- [WHAT IS EXPECTED]: Every line of the records that contains the string "information" counts once; give the total and nothing else.

- [DATA RECORDS]:
== Segment start ==

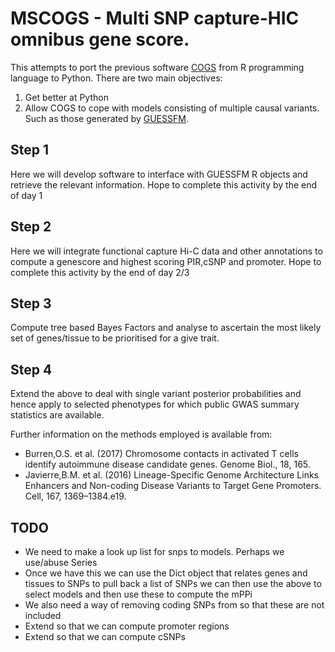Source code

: # MSCOGS - **M**ulti **S**NP **c**apture-HIC omnibus **g**ene **s**core. 
 
This attempts to port the previous software [COGS](https://github.com/ollyburren/CHIGP) from R programming language to Python. There are two main objectives:

1. Get better at Python
2. Allow COGS to cope with models consisting of multiple causal variants. Such as those generated by [GUESSFM](http://journals.plos.org/plosgenetics/article?id=10.1371/journal.pgen.1005272).
 
## Step 1

Here we will develop software to interface with GUESSFM R objects and retrieve the relevant information. Hope to complete this activity by the end of day 1

## Step 2

Here we will integrate functional capture Hi-C data and other annotations to compute a genescore and highest scoring PIR,cSNP and promoter. Hope to complete this activity by the end of day 2/3

## Step 3

Compute tree based Bayes Factors and analyse to ascertain the most likely set of genes/tissue to be prioritised for a give trait.

## Step 4

Extend the above to deal with single variant posterior probabilities and hence apply to selected phenotypes for which public GWAS summary statistics are available.

Further information on the methods employed is available from: 

- Burren,O.S. et al. (2017) Chromosome contacts in activated T cells identify autoimmune disease candidate genes. Genome Biol., 18, 165.
- Javierre,B.M. et al. (2016) Lineage-Specific Genome Architecture Links Enhancers and Non-coding Disease Variants to Target Gene Promoters. Cell, 167, 1369–1384.e19.

## TODO

- We need to make a look up list for snps to models. Perhaps we use/abuse Series
- Once we have this we can use the Dict object that relates genes and tissues to SNPs to pull back a list of SNPs we can then use the above to select models and then use these to compute the mPPi
- We also need a way of removing coding SNPs from so that these are not included
- Extend so that we can compute promoter regions
- Extend so that we can compute cSNPs
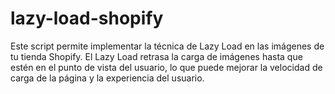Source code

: # lazy-load-shopify
Este script permite implementar la técnica de Lazy Load en las imágenes de tu tienda Shopify. El Lazy Load retrasa la carga de imágenes hasta que estén en el punto de vista del usuario, lo que puede mejorar la velocidad de carga de la página y la experiencia del usuario.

== Segment end ==

- [RESULT FOR THIS TASK]: 2